• [Short task 1]: Reproduce, word for word, the stretch of the essay from "Yana Malysheva-Jones29/03/20 10:42483" through "of fresh meat.".

• [Passage to read]:

Yana Malysheva-Jones29/03/20 10:42483

This text was prepared as an essay for the Art and Design Foundation Program at British Higher School of Art and Design in May 2016 in Moscow.

The Women’s Art movement of the 1970s had a great impact on Modern and Contemporary female artists, such as those from the visual arts, as well as from various creative fields including music.

One of the most pioneering, highly studied and controversial themes that female artists have worked with at different times is the attempt to understand the female body in relation to society in general, and men in particular. This essay will focus on artworks that were made with this topic in mind through the very controversial medium of fresh meat.

In 2010, famous American pop singer Lady Gaga made the headlines for wearing a dress made of pieces of meat together with the meat hat and shoes to the MTV Video Music Awards in Los Angeles (see fig.1). According to various sources there were different messages behind such a courageous act, including an anti-fashion protest, a protest against the U.S. army anti-gay policy and exploitations of musicians and artists in contemporary creative industries. However, considering the topic of this essay, it is necessary to look at this act as at the feministic one — a strong message of not just a popular singer, but a woman who does not want to be seen as a chunk of meat.

Figure 1: American pop singer Lady Gaga wearing a meat dress for the MTV Video Music Award, Los Angeles, 2010 (Source: http://www.mtv.com/news/2513136/2010-vmas-lady-gaga-meat-dress-real/)
Figure 1: American pop singer Lady Gaga wearing a meat dress for the MTV Video Music Award, Los Angeles, 2010 (Source: http://www.mtv.com/news/2513136/2010-vmas-lady-gaga-meat-dress-real/)

The reaction from the media and the public to Gaga’s red carpet outfit was stormy, and just as the dress itself, very controversial — from outraging statements by animal right organisations to admiring comments of Gaga’s fans and fashion epatage lovers. Curious enough, based on my personal research there had been very few attempts by the media to understand the source of the dress and the singer’s act. Most of the public and media thought of the Gaga’s meat dress as an exclusive piece produced solely by and for the singer. However, there are direct references to it in the history of the 20th century Feminist Art, whom the singer and her creative team, including the dress designer Franc Fernandez, might have taken as a starting point for this attention-seeking outfit.

But before tracking those references down it is important to look briefly at the questioning of what is woman and and what is the female body in the feminist movement of the 20th century. Simone de Beauvoir asks, ‘If (…) we admit provisionally, that women do exist, then we must face the question: what is a woman?’. To answer this question the majority of people would probably first of all focus on physical features of a woman like breasts, long hair, her ability to give birth etc. Although these values have existed for millennia due to relaxation of strict social conventions, the postwar Western popular culture has seen a rapid acceleration of this superficial view of women in which physical attributes are valued most highly, certainly more than man. This is most commonly seen in fashion, where swimwear is the most striking example of this (see fig.2.1-2.3). As the result more of the female body started to be seen more often. Naturally, the exposure of more bare skin was equated with flesh — a product to be consumed in a consumer age, much like McDonald’s burger and KFC chicken. During this process the line between sexual appetite and appetite for food became blurred. Indeed, the 20th century scientific studies have shown that there is a direct link in the parts of the human brain that react to sexual arousals and appetite for food.

• [Data listing]:
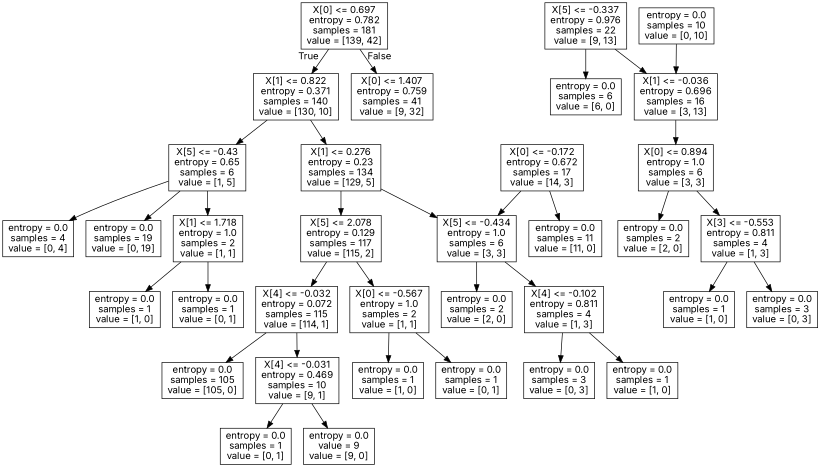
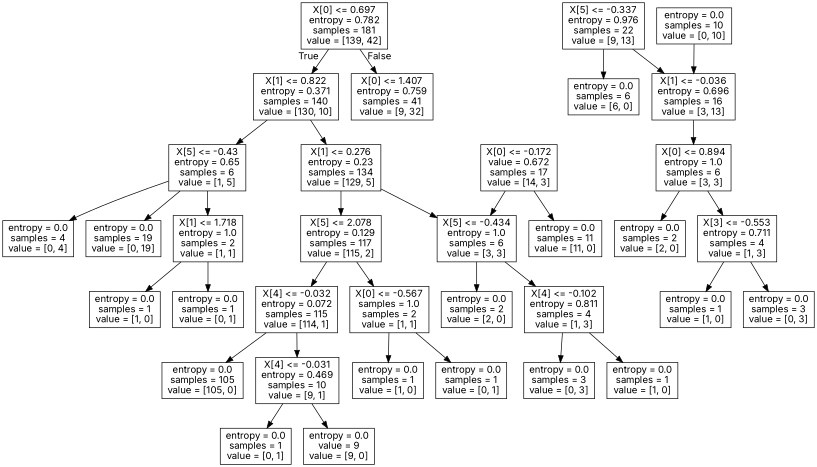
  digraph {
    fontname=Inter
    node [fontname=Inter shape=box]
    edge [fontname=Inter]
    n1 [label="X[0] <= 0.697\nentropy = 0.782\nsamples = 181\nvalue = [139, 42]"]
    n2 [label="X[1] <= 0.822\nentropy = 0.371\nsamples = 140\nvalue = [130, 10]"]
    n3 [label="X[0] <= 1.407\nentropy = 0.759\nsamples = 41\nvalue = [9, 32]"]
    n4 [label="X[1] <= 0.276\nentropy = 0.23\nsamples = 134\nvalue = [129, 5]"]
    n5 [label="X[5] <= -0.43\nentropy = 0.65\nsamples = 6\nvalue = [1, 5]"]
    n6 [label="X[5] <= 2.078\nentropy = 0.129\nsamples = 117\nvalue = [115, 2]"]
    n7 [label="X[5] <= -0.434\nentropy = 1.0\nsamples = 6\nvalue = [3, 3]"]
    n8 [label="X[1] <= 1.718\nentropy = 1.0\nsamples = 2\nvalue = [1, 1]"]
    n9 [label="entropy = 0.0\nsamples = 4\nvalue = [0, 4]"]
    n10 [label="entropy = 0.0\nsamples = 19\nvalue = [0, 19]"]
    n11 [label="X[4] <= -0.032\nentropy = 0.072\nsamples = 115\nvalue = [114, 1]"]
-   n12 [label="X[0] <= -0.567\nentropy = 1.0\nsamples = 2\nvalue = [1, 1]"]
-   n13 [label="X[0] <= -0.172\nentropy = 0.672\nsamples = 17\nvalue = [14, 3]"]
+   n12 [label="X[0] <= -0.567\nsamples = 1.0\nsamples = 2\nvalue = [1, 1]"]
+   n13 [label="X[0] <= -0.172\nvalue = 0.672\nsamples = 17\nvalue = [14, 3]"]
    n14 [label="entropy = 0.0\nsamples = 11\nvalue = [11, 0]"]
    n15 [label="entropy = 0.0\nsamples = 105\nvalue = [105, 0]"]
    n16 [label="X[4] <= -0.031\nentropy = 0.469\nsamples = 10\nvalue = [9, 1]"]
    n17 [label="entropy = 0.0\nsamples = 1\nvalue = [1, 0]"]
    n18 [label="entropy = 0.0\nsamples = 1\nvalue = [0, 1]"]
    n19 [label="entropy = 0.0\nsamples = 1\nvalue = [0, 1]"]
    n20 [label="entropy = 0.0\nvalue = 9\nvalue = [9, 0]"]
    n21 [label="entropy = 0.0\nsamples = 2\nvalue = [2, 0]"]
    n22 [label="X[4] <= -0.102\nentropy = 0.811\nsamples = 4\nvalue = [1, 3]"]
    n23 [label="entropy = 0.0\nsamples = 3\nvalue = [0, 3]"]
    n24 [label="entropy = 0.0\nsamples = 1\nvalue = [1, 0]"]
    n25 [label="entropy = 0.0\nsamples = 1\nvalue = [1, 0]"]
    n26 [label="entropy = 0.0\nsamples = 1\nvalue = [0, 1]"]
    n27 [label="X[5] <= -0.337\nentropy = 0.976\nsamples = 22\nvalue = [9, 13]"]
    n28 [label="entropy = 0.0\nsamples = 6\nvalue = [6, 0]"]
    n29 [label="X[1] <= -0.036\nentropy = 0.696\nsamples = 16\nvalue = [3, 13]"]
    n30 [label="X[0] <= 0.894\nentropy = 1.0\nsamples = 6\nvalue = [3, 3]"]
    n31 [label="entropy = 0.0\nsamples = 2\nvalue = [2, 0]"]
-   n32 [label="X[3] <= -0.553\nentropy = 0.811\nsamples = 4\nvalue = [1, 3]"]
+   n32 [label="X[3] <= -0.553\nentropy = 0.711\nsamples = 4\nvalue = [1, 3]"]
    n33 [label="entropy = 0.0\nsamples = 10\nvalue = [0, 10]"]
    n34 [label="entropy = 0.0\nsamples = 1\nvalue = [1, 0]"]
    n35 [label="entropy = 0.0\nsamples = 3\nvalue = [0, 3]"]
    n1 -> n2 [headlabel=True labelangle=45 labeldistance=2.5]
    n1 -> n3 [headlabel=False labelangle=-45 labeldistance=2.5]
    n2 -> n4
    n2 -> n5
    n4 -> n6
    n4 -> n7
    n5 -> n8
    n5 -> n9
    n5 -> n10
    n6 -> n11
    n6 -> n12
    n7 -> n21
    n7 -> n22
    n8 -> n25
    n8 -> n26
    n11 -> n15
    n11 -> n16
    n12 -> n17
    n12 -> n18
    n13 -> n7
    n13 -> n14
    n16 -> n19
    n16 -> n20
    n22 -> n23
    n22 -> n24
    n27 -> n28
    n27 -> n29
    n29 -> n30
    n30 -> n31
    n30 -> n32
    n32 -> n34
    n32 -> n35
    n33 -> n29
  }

• [Short task 2]: Write out the entries verbatim from their start through the line containing "1.407\nentropy = 0.759\nsamples", leaving the pictures out.

• [Exercise solution 1]:
Yana Malysheva-Jones29/03/20 10:42483

This text was prepared as an essay for the Art and Design Foundation Program at British Higher School of Art and Design in May 2016 in Moscow.

The Women’s Art movement of the 1970s had a great impact on Modern and Contemporary female artists, such as those from the visual arts, as well as from various creative fields including music.

One of the most pioneering, highly studied and controversial themes that female artists have worked with at different times is the attempt to understand the female body in relation to society in general, and men in particular. This essay will focus on artworks that were made with this topic in mind through the very controversial medium of fresh meat.

• [Exercise solution 2]:
  digraph {
    fontname=Inter
    node [fontname=Inter shape=box]
    edge [fontname=Inter]
    n1 [label="X[0] <= 0.697\nentropy = 0.782\nsamples = 181\nvalue = [139, 42]"]
    n2 [label="X[1] <= 0.822\nentropy = 0.371\nsamples = 140\nvalue = [130, 10]"]
    n3 [label="X[0] <= 1.407\nentropy = 0.759\nsamples = 41\nvalue = [9, 32]"]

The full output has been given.